TEXT PROVIDED —
Content starts

FCBayernMunchen wrote:The thing is that still music shops aren't closing down, cinemas aren't closing down, TVs are still being sold, games are still being sold...
Things like song albums, for example, still have niche to sell to: real fans and music lovers. I personally will always watch the major movies I love (Star Wars up next) at the cinema, but I'll watch lesser movies at home. Some who are like me will still buy box sets and blurays of their favourite movies. Torrenting makes all of these available to everyone, hence the democratisation of culture. What used to be the real thing have turned more into collector's items, and I don't think that's a necessarily bad thing.
And this accessibility reflects the rest of society, I think. As we move into a more digitally mobile world, apps are becoming more and more the way we interact with the digital world. How many apps do you see that are more expensive than $5? And compare that to how much old computer programmes cost (although admittedly, many of these can do more than most apps, so perhaps comparing games is fairer). We're looking at a future of accessibility (or should be), and in that world spending dozens of euros just to watch a movie with your family has no place. In Malta, for example, if a family of 5 wants to watch a 3D movie it'd cost them 40 euros, and I believe our cinema prices aren't that high in comparison to other countries. That doesn't include the insane prices for snacks and drinks. No wonder people prefer downloading when they can do the same thing in the comfort of their own home for free, or else simply buy the bluray for cheaper than that and watch it as many times as they want.

Content ends

RECORDED INFORMATION —
Content starts

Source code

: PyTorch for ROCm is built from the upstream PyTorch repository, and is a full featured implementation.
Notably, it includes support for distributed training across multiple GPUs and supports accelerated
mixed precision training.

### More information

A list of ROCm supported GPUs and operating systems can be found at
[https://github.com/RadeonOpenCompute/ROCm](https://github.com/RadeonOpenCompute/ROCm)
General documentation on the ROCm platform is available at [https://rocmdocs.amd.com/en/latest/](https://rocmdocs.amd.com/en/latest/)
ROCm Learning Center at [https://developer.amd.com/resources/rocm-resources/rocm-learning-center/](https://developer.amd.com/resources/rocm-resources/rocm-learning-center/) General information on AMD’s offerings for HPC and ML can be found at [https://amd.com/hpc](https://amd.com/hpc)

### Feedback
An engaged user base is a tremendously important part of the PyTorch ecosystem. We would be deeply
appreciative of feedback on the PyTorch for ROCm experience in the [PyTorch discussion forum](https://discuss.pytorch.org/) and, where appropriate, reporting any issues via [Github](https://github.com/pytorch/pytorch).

Content ends

TASK 1 — In the forum post about torrenting and cinema prices, what would it cost a family of 5 to watch a 3D movie in Malta?
TASK 2 — Carry on the forum post about torrenting and cinema prices from its final sentence.

ANSWER SPACE 1 — 40 euros, not counting snacks and drinks.

ANSWER SPACE 2 —
FCBayernMunchen wrote:The robotisation of the workforce would be very different from any other innovation we've had so far, I think. In the sci-fi way I imagine it, it could easily eliminate almost every kind of job on Earth. That might not be a bad thing in itself - although I agree with JANKER that for some things a human will always be better - but the consequences could be huge. What happens to those jobs where robots cannot do it? They're likely to be very difficult and important jobs, but if these people are the only ones who need to work, you automatically destroy their desirability by creating a class conflict.
There are a whole bunch of other issues. I would say that a robot workforce works in a moneyless society, as it would allow people to roam about and enjoy life. But the reality in our society would be a bunch of unemployed, poor people with nothing to do. With monetary constraints, how would you spend your life? There are reasons other than income that unemployed people are unhappy.
BayernLove wrote:Anyone had sleep paralysis before? Shit's terrifying. I knew I was asleep and was even laying down in my dream, yet I could not move and felt numb all over except for my extremities which I could feel a very quick pulse in. Laying off the sugar before bed, I think.